### RECORDS SHOWN
* Begin *

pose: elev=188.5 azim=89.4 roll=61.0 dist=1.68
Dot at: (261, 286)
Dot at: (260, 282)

* End *
* Begin *

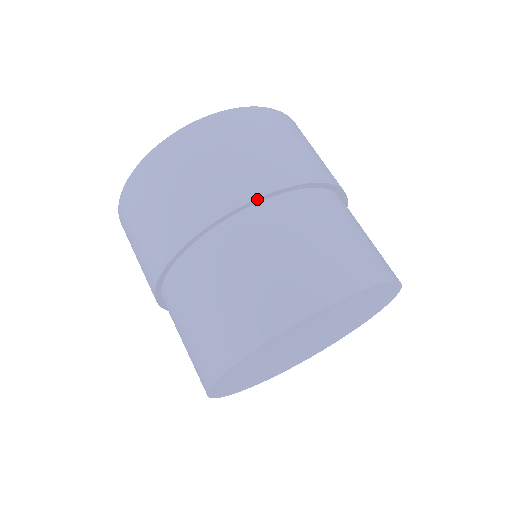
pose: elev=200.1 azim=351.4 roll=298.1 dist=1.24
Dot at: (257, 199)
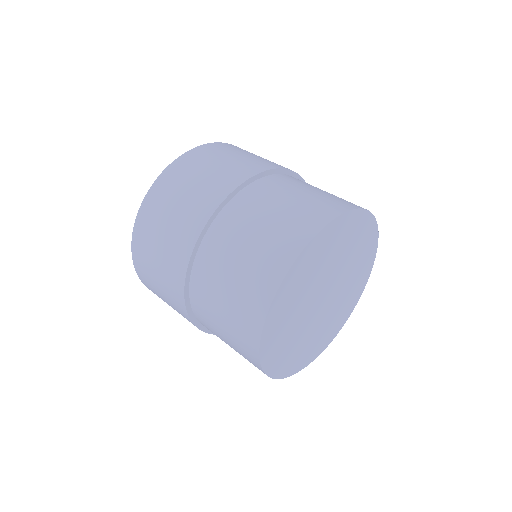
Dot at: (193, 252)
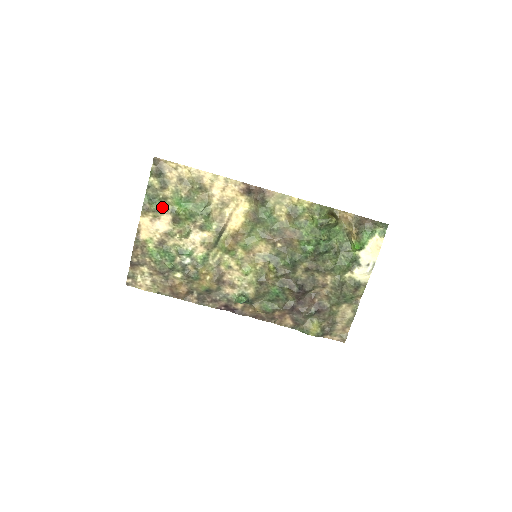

* End *

### AIM
Format the part that opens with the line containing "pose: elev=188.5 azim=89.4" and closes with the line containing "Dot at: (260, 282)" as a Markdown table with the columns No. and Line. Number each line in order and leave out any blank lines.

### TASK OUTPUT
| No. | Line |
|---|---|
| 1 | pose: elev=188.5 azim=89.4 roll=61.0 dist=1.68 |
| 2 | Dot at: (261, 286) |
| 3 | Dot at: (260, 282) |